Given data –
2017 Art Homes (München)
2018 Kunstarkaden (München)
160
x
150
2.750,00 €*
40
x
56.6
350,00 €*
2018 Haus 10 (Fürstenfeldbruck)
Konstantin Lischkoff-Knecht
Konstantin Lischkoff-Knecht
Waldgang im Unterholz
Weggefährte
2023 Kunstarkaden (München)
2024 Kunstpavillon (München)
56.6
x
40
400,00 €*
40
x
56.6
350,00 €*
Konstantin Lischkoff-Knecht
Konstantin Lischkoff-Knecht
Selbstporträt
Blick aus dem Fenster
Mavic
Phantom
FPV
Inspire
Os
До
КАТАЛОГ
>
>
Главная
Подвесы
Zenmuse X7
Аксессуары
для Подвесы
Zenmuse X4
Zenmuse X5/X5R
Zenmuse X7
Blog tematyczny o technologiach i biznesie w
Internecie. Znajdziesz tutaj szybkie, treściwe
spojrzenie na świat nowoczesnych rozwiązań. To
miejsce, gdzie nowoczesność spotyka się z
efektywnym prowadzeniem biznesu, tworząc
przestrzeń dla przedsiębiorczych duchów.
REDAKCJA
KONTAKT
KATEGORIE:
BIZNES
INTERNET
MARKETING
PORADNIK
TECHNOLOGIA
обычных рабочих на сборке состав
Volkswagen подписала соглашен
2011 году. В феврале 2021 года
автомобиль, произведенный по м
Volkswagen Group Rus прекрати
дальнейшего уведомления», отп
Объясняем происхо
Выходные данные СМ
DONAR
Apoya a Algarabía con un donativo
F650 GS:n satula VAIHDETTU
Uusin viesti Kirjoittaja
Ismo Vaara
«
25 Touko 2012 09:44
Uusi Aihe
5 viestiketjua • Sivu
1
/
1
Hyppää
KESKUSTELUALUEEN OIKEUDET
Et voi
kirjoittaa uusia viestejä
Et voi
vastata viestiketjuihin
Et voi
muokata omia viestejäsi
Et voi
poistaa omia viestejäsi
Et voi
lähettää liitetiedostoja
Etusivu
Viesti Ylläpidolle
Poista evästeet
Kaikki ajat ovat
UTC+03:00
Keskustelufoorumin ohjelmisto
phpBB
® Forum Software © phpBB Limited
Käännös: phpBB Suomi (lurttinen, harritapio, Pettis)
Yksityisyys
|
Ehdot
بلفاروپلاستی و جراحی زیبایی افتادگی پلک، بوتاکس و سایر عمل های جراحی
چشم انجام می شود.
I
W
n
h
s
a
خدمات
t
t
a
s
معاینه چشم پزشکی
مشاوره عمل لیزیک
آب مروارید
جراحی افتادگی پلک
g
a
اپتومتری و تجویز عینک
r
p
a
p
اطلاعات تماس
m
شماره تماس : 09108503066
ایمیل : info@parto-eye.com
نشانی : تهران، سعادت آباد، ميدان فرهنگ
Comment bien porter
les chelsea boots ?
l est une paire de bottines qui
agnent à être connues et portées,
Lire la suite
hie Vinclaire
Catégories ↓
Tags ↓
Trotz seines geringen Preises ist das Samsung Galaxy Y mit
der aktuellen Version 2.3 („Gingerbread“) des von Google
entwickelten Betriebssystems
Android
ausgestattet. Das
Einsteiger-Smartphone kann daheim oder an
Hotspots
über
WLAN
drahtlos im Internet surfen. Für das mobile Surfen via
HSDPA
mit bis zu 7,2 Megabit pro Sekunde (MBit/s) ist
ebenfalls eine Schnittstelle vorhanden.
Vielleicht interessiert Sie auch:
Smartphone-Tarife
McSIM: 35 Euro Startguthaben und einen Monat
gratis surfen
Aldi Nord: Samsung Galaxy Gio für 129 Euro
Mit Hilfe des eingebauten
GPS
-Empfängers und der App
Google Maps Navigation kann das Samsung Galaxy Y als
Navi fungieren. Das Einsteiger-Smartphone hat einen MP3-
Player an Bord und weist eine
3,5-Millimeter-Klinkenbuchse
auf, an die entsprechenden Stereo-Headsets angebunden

What you have to do – From the data above, count the lines that contain "Smartphone" and write only that count.

Output – 3